Entre os principais pontos
levantados pelo tribunal estão possíveis falhas na Chamada Pública nº 001/2026,
incluindo indícios de direcionamento, exclusividade indevida e ausência de
capacidade operacional da entidade contratada para gerir os serviços de saúde
no município.
O TCE-PE também apontou
suspeitas de que o contrato estaria sendo utilizado como mecanismo para
contratação indireta de profissionais, sem concurso público ou seleção
simplificada, o que pode configurar violação aos princípios constitucionais da
administração pública, como legalidade e impessoalidade.

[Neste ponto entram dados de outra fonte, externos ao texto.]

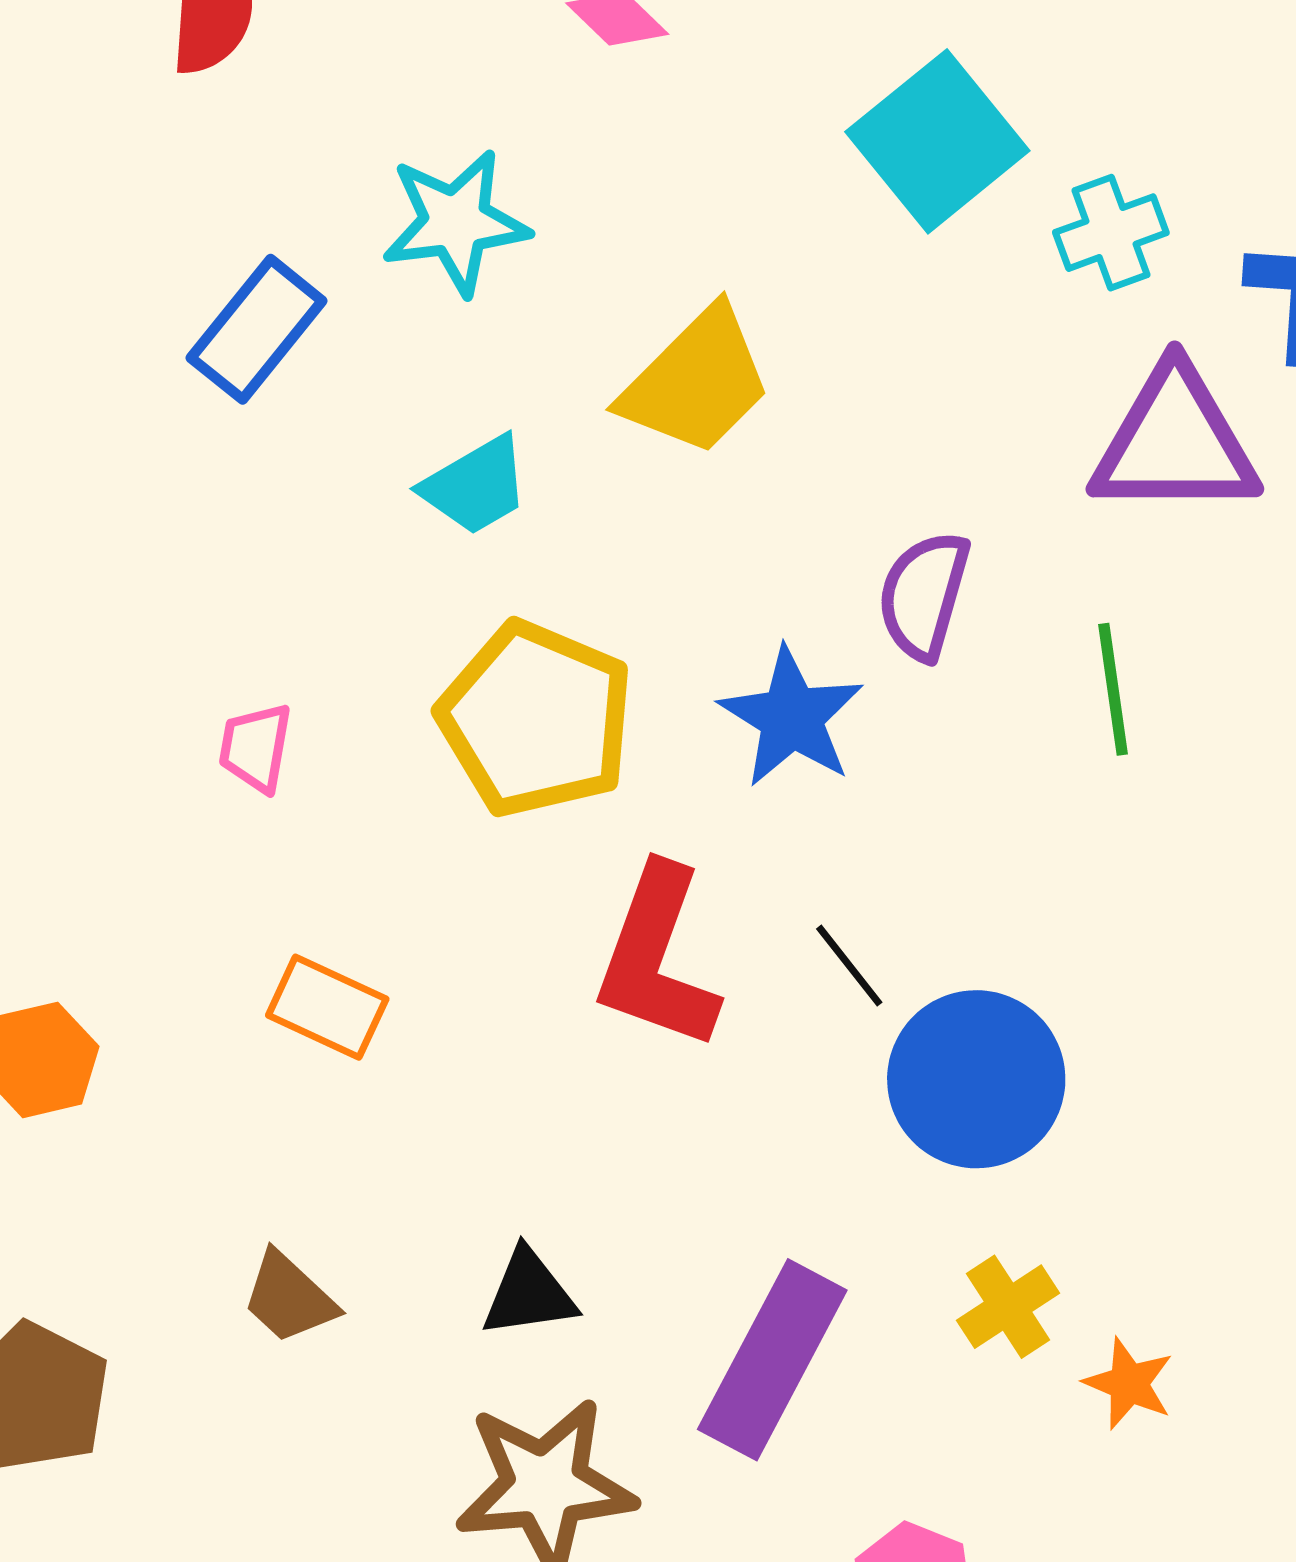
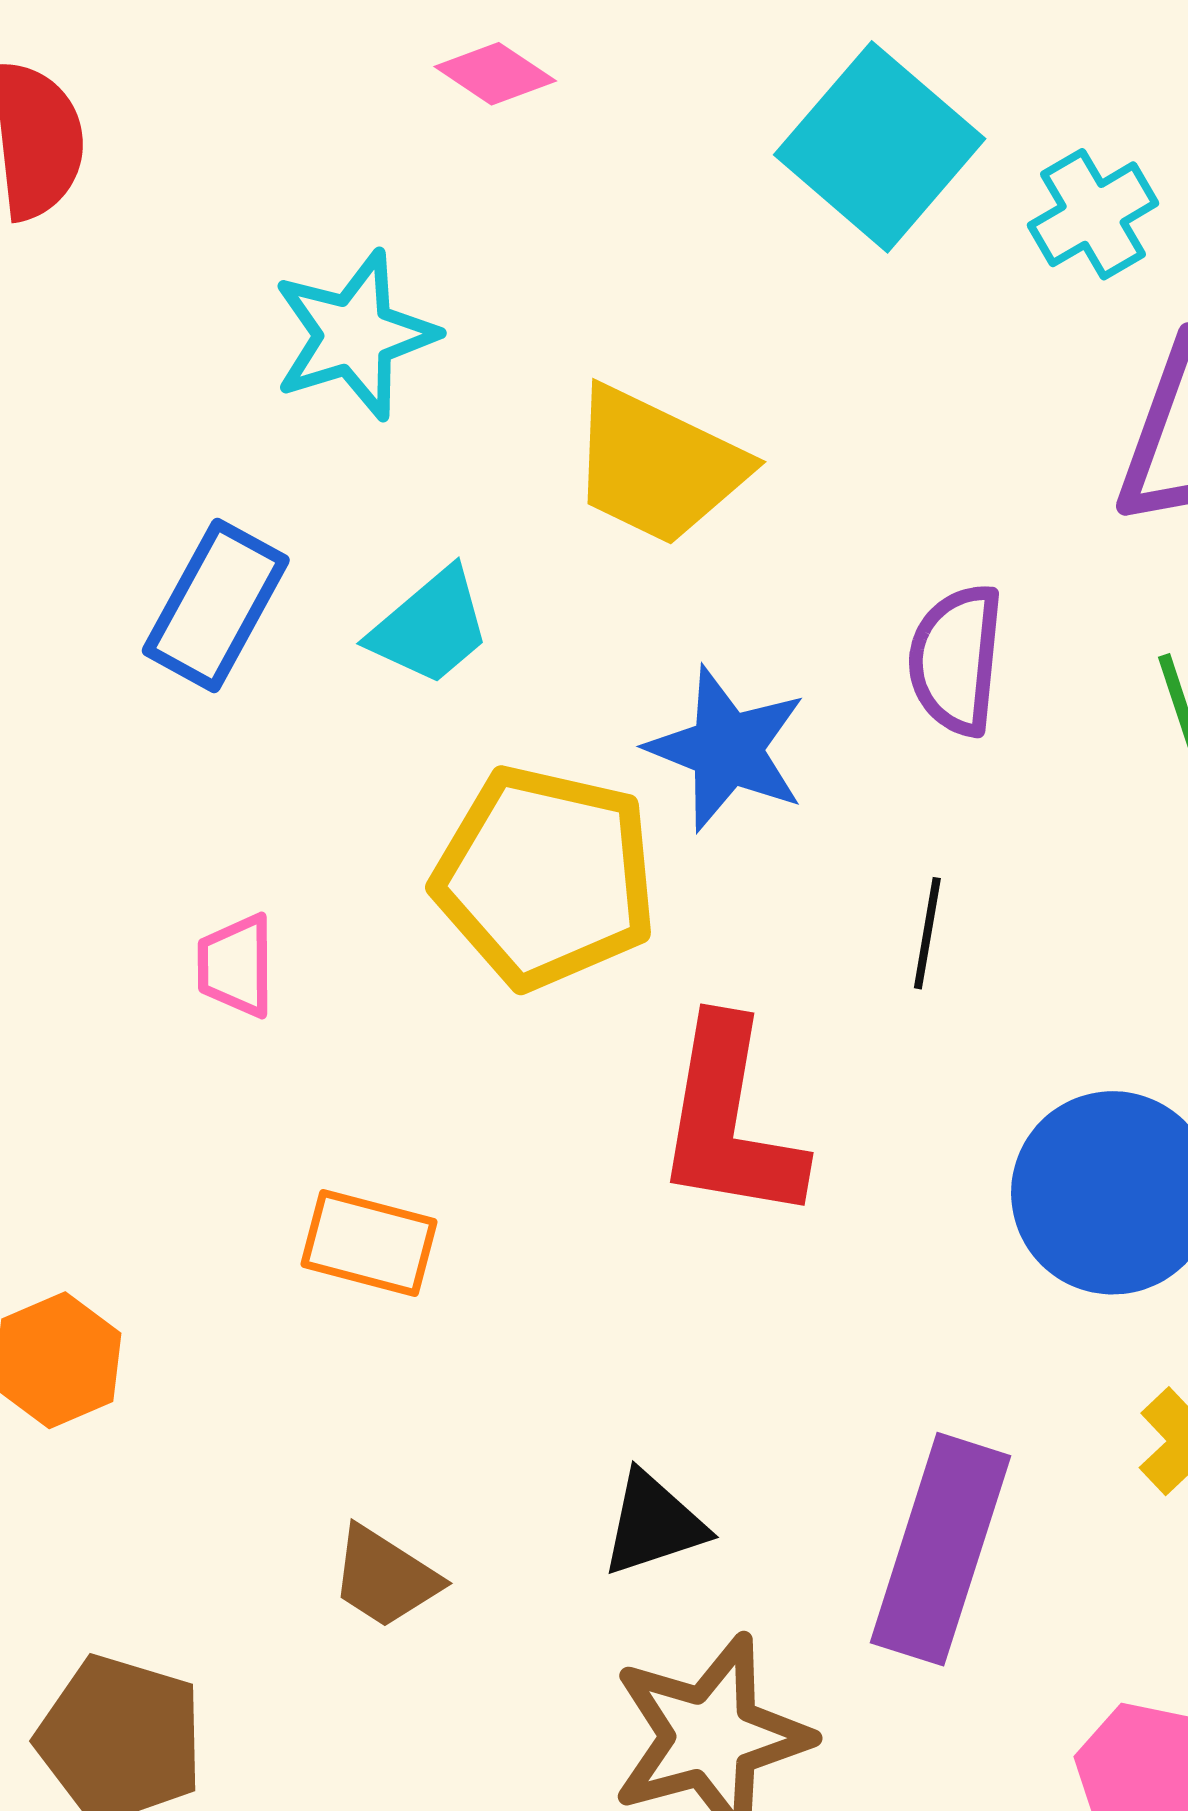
blue rectangle: (257, 329) -> (216, 605), moved
yellow trapezoid: (696, 382) -> (657, 466), turned 81
blue star: (791, 717) -> (727, 749), moved
black line: (849, 966) -> (927, 933), moved, turned 58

Além da suspensão imediata
do contrato, o tribunal determinou a abertura de auditorias especiais para
investigar a atuação do Instituto Reviver Brasil no município entre os anos de
2021 e 2025.
O objetivo é verificar
possíveis irregularidades acumuladas ao longo dos últimos anos, incluindo
eventuais falhas na execução dos serviços e suspeitas de desvio de recursos
públicos.
Outra medida imposta foi a
proibição de qualquer pagamento relacionado ao contrato suspenso até o
julgamento definitivo do mérito do processo.
Como alternativas para
regularização dos serviços públicos de saúde, o TCE-PE recomendou ao município:
- Realização de concurso público para
provimento de cargos;
- Adoção de seleção simplificada em
situações excepcionais;
- Contratação de Organização Social (OS),
desde que respeitados critérios legais rigorosos.
A decisão amplia a pressão sobre a gestão municipal para reorganizar o modelo de contratação na área da saúde, garantindo transparência e conformidade com a legislação.